Investors in Halliburton Suit Keep Class Status

     DALLAS (CN) – Halliburton must face a class action from investors who say it defrauded them by lying about possible asbestos liability, the 5th Circuit ruled.
     The oil giant had hoped to avert class certification in the Northern District of Texas with evidence that would purportedly show its alleged fraud did not affect the market price of the stock – that is, its alleged misrepresentation did not cause “price impact” or “price distortion.”
     Heeding direction from the Supreme Court, however, a federal judge in Dallas said such evidence was immaterial to the issue of commonality and certified the class.
     A three-judge panel with the New Orleans-based appeals court affirmed last week.
     The investors had moved for certification in September 2007 for all persons who purchased common stock between June 3, 1999, and December 7, 2001.
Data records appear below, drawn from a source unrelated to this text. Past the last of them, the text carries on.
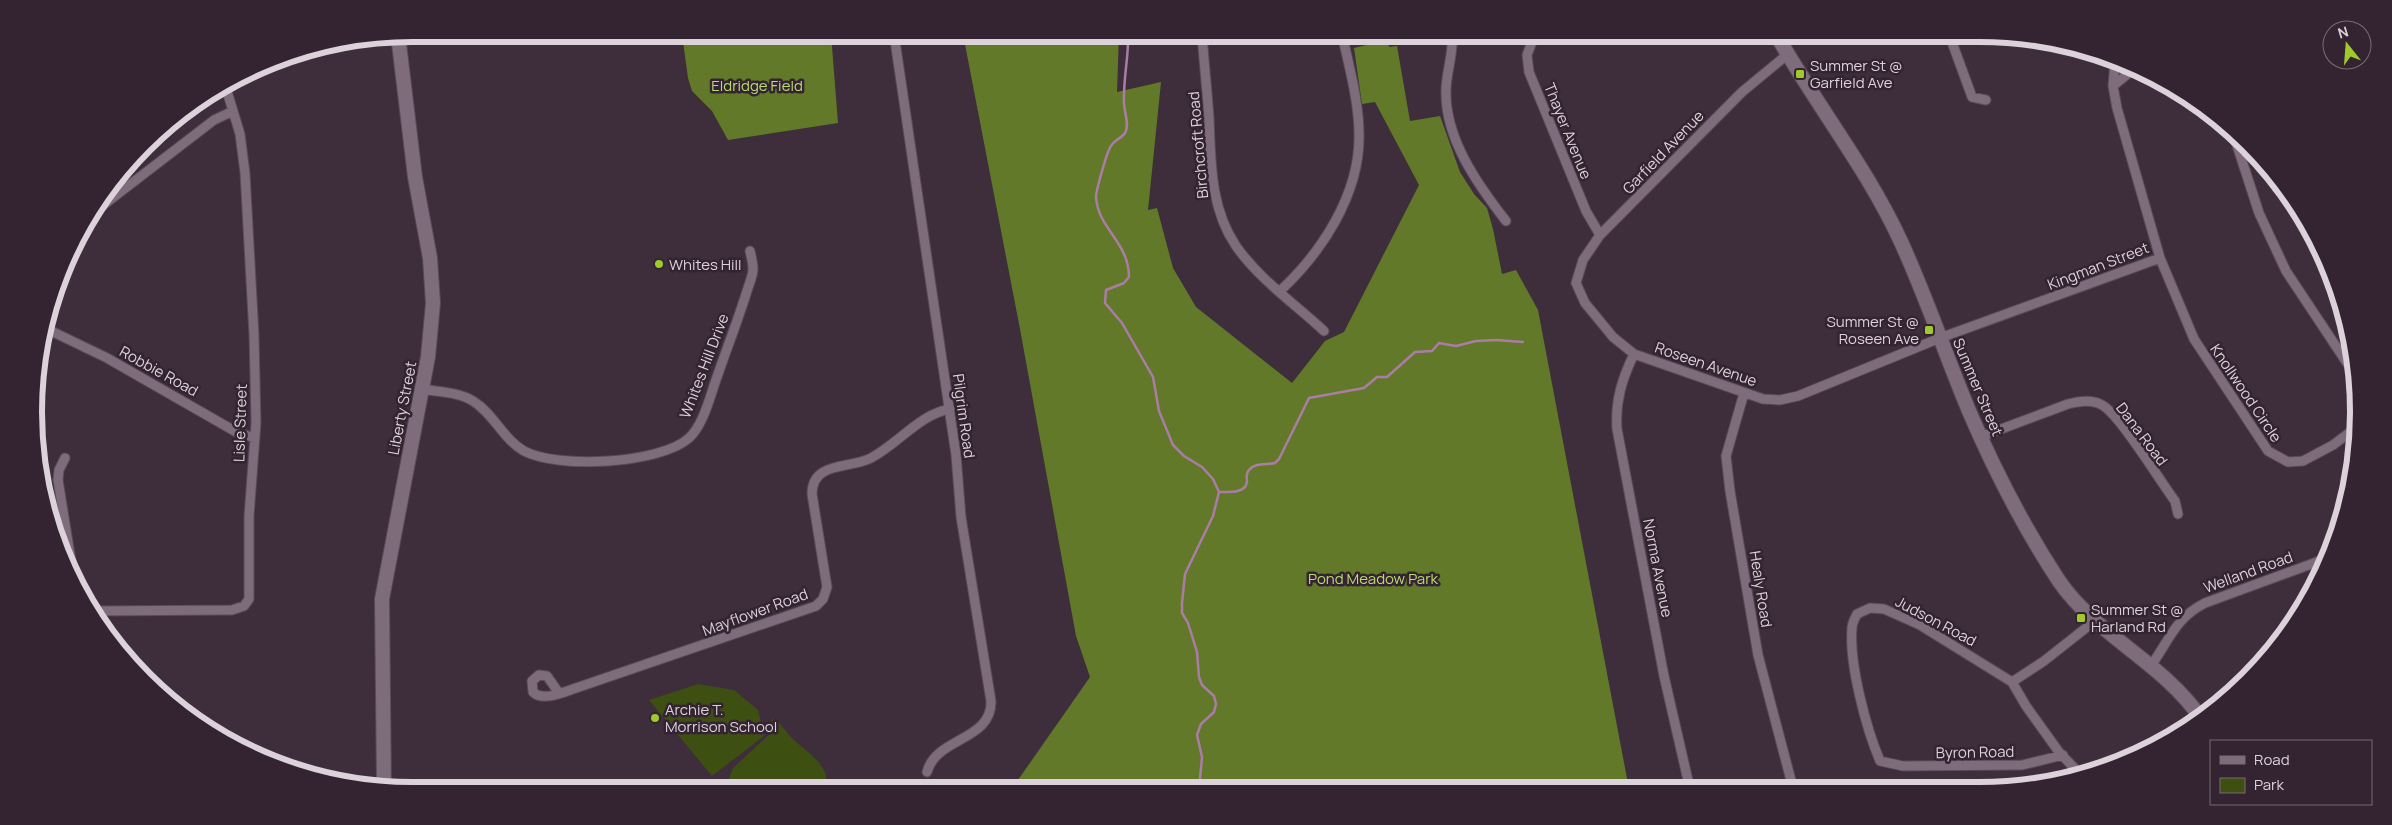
<svg xmlns="http://www.w3.org/2000/svg" width="2392" height="825" viewBox="0 0 2392 825" font-family="Manrope,sans-serif">
	<style>
		.green { fill: #3e4f12 }
		.forest { fill: #617928 }
		.lines { fill: none; stroke-linecap: round; stroke-linejoin: round }
		.stream { stroke: #ab7da6; stroke-width: 2.5 }
		.street-casing { stroke: #584b56; stroke-width: 11 }
		.secondary-casing { stroke: #584b56; stroke-width: 16 }
		.street { stroke: #7e6c7c; stroke-width: 9 }
		.secondary { stroke: #7e6c7c; stroke-width: 14 }
		.poi-dot { fill: #a0c92b; stroke: #342431; stroke-width: 2 }
		.labels { text-anchor: middle; dominant-baseline: central; stroke-width: 5; stroke-linejoin: round; paint-order: stroke }
		.poi-label { font-size: 15px; fill: #dcd2da; stroke: #342431; text-anchor: start }
		.park-label { font-size: 15px; fill: #b9db6f; stroke: #342431 }
		.street-label { font-size: 15px; fill: #dcd2da; stroke: #342431 }
		.rim { fill: none; stroke: #dcd2da; stroke-width: 6 }
	</style>
	<rect width="100%" height="100%" fill="#3e2e3c"/>
	<!-- green -->
	<path class="green" d="M698,684L734,690L758,710L764,736L712,776L649,700Z
		M772,719L776,720C783,726 787,734 794,740C807,752 836,770 823,790L724,791L733,768L773,731Z"/>
	<!-- forest -->
	<path class="forest" d="M682,34H831L838,123L728,140L712,111L692,91L688,78Z
		M963,34H1119L1117,92L1161,82L1148,210L1157,208L1173,268L1196,307L1292,383L1325,341L1344,332L1419,185L1375,102L1362,104L1354,48L1388,40L1389,47L1397,46L1410,121L1440,116L1460,172L1474,194L1487,208L1493,229L1502,274L1516,270L1538,310L1629,789L1011,790L1090,677L1076,636L1020,329Z"/>
	<g class="lines">
		<!-- stream -->
		<path class="stream" d="M1128,34C1129,56 1123,79 1124,103C1124,111 1130,126 1125,133C1122,138 1114,140 1111,146C1107,151 1096,191 1096,197C1098,229 1129,242 1129,277L1124,283L1106,290L1105,303L1122,323L1153,377L1159,411L1173,445L1184,456L1202,467L1213,479L1219,492L1213,516L1185,574L1182,603V613L1188,623L1197,652L1199,677L1202,685L1214,696L1216,704L1214,712L1201,724L1197,735L1202,757L1199,790
			M1219,492C1228,492 1245,494 1247,482C1247,477 1245,474 1249,470C1256,462 1266,465 1275,463L1279,459L1309,398L1364,388L1377,377H1387L1415,352L1432,351L1439,343L1456,346L1476,341L1496,340L1523,342"/>
		<!-- street casing -->
		<g class="street-casing">
			<path id="street" d="M894,34L956,455L961,517L991,701C992,741 936,737 927,772
				M1202,34C1204,62 1207,90 1209,118C1211,162 1210,208 1236,246C1259,279 1295,304 1324,331
				M1452,34C1454,53 1446,72 1446,91C1445,139 1478,185 1506,221
				M1535,34L1527,55L1529,72L1586,211L1600,235
				M1949,34L1972,97L1986,100
				M1788,54L1742,92L1600,235L1583,260L1576,283L1585,303L1613,337L1634,354L1763,399L1780,400L1798,396L1940,338L2160,258L2117,108L2113,86L2115,61
				M2113,86L2135,68
				M2233,133L2259,213L2286,271L2355,375
				M93,213L214,120L233,111
				M2160,258L2194,339L2268,451L2288,462L2303,461L2333,445L2357,427
				M1280,291C1322,252 1360,194 1359,135C1359,101 1349,67 1342,34
				M47,329L107,358L238,433L255,438
				M1634,354C1622,379 1615,401 1617,429L1664,676L1690,789
				M422,389C439,392 459,392 473,401C494,414 503,439 524,451C558,469 660,464 689,438C704,424 710,396 717,377C727,348 738,320 747,291C749,284 753,276 753,269C753,263 751,256 750,251
				M1744,393L1726,456L1730,491L1758,655L1793,788
				M1980,437L2068,404C2079,401 2092,399 2102,405C2120,415 2160,481 2175,501L2178,514
				M65,458L59,470L58,480L72,567
				M92,611L232,610L244,606L249,599V516L256,423L254,335L245,173L240,134L226,88
				M2150,667C2169,641 2175,618 2205,603L2325,559
				M2012,682L2044,661L2096,620
				M559,693L547,676L539,675L532,681L533,692C543,702 564,692 576,688L816,606L823,599L827,587L812,494C812,461 850,469 871,458C898,444 920,414 950,409
				M2063,755L2022,765L1903,766L1880,761C1866,728 1849,664 1852,628C1852,623 1855,618 1857,614L1870,608L1884,609L1920,625L2012,682L2026,706L2059,752L2079,773"/>
		</g>
		<!-- secondary casing -->
		<g class="secondary-casing">
			<path id="secondary" d="M1776,34C1816,105 1868,169 1902,244C1927,299 1946,356 1969,411C1994,469 2024,528 2059,581C2096,635 2163,663 2200,717
				M384,788L382,599L428,357L433,303L430,258L415,177L398,35"/>
		</g>
		<!-- street -->
		<use href="#street" class="street"/>
		<!-- secondary -->
		<use href="#secondary" class="secondary"/>
	</g>
	<!-- markers -->
	<g class="poi-dot">
		<rect x="1795" y="69" width="10" height="10" rx="2.5"/>
		<circle cx="659" cy="264" r="5"/>
		<rect x="1924" y="325" width="10" height="10" rx="2.5"/>
		<rect x="2076" y="613" width="10" height="10" rx="2.5"/>
		<circle cx="655" cy="718" r="5"/>
	</g>
	<g class="labels">
		<!-- poi labels -->
		<g class="poi-label">
			<text x="1810" y="65">Summer St @<tspan x="1810" dy="17">Garfield Ave</tspan></text>
			<text x="669" y="264">Whites Hill</text>
			<text x="1919" y="321" text-anchor="end">Summer St @<tspan x="1919" dy="17">Roseen Ave</tspan></text>
			<text x="2091" y="609">Summer St @<tspan x="2091" dy="17">Harland Rd</tspan></text>
			<text x="665" y="709">Archie T.<tspan x="665" dy="17">Morrison School</tspan></text>
		</g>
		<!-- park labels -->
		<g class="park-label">
			<text x="757" y="85">Eldridge Field</text>
			<text x="1373" y="578">Pond Meadow Park</text>
		</g>
		<!-- street labels -->
		<g class="street-label">
			<text transform="translate(1568 131) rotate(68)">Thayer Avenue</text>
			<text transform="translate(1198 145) rotate(-95)">Birchcroft Road</text>
			<text transform="translate(1663 152) rotate(-46)">Garfield Avenue</text>
			<text transform="translate(2098 266) rotate(-21)">Kingman Street</text>
			<text transform="translate(1706 364) rotate(19)">Roseen Avenue</text>
			<text transform="translate(704 366) rotate(-69)">Whites Hill Drive</text>
			<text transform="translate(159 371) rotate(29)">Robbie Road</text>
			<text transform="translate(1978 387) rotate(67)">Summer Street</text>
			<text transform="translate(2246 393) rotate(56)">Knollwood Circle</text>
			<text transform="translate(402 408) rotate(-79)">Liberty Street</text>
			<text transform="translate(964 416) rotate(82)">Pilgrim Road</text>
			<text transform="translate(240 423) rotate(-88)">Lisle Street</text>
			<text transform="translate(2142 434) rotate(53)">Dana Road</text>
			<text transform="translate(1658 568) rotate(79)">Norma Avenue</text>
			<text transform="translate(2248 572) rotate(-20)">Welland Road</text>
			<text transform="translate(1761 589) rotate(81)">Healy Road</text>
			<text transform="translate(755 612) rotate(-20)">Mayflower Road</text>
			<text transform="translate(1936 621) rotate(28)">Judson Road</text>
			<text transform="translate(1975 752) rotate(-1)">Byron Road</text>
		</g>
	</g>
	<!-- crop -->
	<path d="M0 0H2392V825H0ZM412 42H1980A370 370 0 0 1 2350 412V412A370 370 0 0 1 1980 782H412A370 370 0 0 1 42 412V412A370 370 0 0 1 412 42Z" fill="#342431" fill-rule="evenodd"/>
	<path class="rim" d="M412 42H1980A370 370 0 0 1 2350 412V412A370 370 0 0 1 1980 782H412A370 370 0 0 1 42 412V412A370 370 0 0 1 412 42Z"/>
	<!-- legend -->
	<rect x="2210" y="740" width="162" height="65" fill="#342431" stroke="#776a75"/>
	<rect x="2220" y="756" width="25" height="8" fill="#7e6c7c" stroke="#776a75"/>
	<text x="2254" y="765" font-size="15" fill="#dcd2da">Road</text>
	<rect x="2220" y="778" width="25" height="15" fill="#3e4f12" stroke="#776a75"/>
	<text x="2254" y="790" font-size="15" fill="#dcd2da">Park</text>
	<!-- north arrow -->
	<g transform="translate(2347 45) rotate(343)"><circle r="24" fill="#342431" stroke="#776a75"/>
	<path d="M0-4L9 19L0 12L-9 19Z" fill="#a0c92b"/>
	<text y="-8" font-size="14" font-weight="bold" text-anchor="middle" fill="#dcd2da">N</text>
	</g>
</svg>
     Led by the Erica P. John Fund Inc., the investors claimed that Halliburton had understated its projected liability for asbestos claims, overstated revenues by including billings that were unlikely to be collected, and exaggerated the cost savings and efficiencies from a merger in 1998 with Dresser Industries.
     After their first attempt at class certification failed, the U.S. Supreme Court concluded in 2011 that appeals court “erred by requiring EPJ Fund to show loss causation as a condition of obtaining class certification.”
     It is a prerequisite of class certification for the plaintiffs to show that a company’s untrue statements created a presumption of reliance. The fraud-on-the-market presumption involves misrepresentation publicity, misrepresentation materiality, market efficiency, and evidence that the plaintiff traded shares between the time the misrepresentations were made and when the truth was revealed.
     Unlike the other prerequisites, however, a failure to prove materiality will likewise kill the individual claims of all plaintiffs, the Supreme Court found.
     “A plaintiff can fail to establish publicity, market efficiency, or trade timing, and therefore lose the class-wide presumption of reliance, but still establish individual reliance and prove fraud,” the Supreme Court stated. “Thus, only those issues which bear directly on the pivotal inquiry of common question predominance and the propriety of class resolution should be addressed at class certification.”
     On remand, the 5th Circuit said Halliburton had failed to show that the investors could still pursue fraud claims without proving price impact.
     “Although the 10b-5 fraud action does not expressly require proof of price impact as an element of the claim, a plaintiff must nevertheless prevail on this fact in order to establish another element on which the plaintiff does bear the burden of proof: loss causation,” Judge W. Eugene Davis wrote for the panel. “Price impact can be shown either by an increase in price following a fraudulent public statement or a decrease in price following a revelation of the fraud. To successfully prove a lack of price impact, Halliburton would thus be required to demonstrate both that the stock price did not increase when the misrepresentation was announced, and that the price did not decrease when the truth was revealed. If Halliburton were to successfully show that the price did not drop when the truth was revealed, then no plaintiff could establish loss causation.”
     If Halliburton successfully rebutted the fraud-on-the-market presumption by proving no price impact, the individual plaintiff claims would fail as well because they could not establish an essential element of their fraud claim.
     Therefore, price impact evidence should not be addressed at class certification.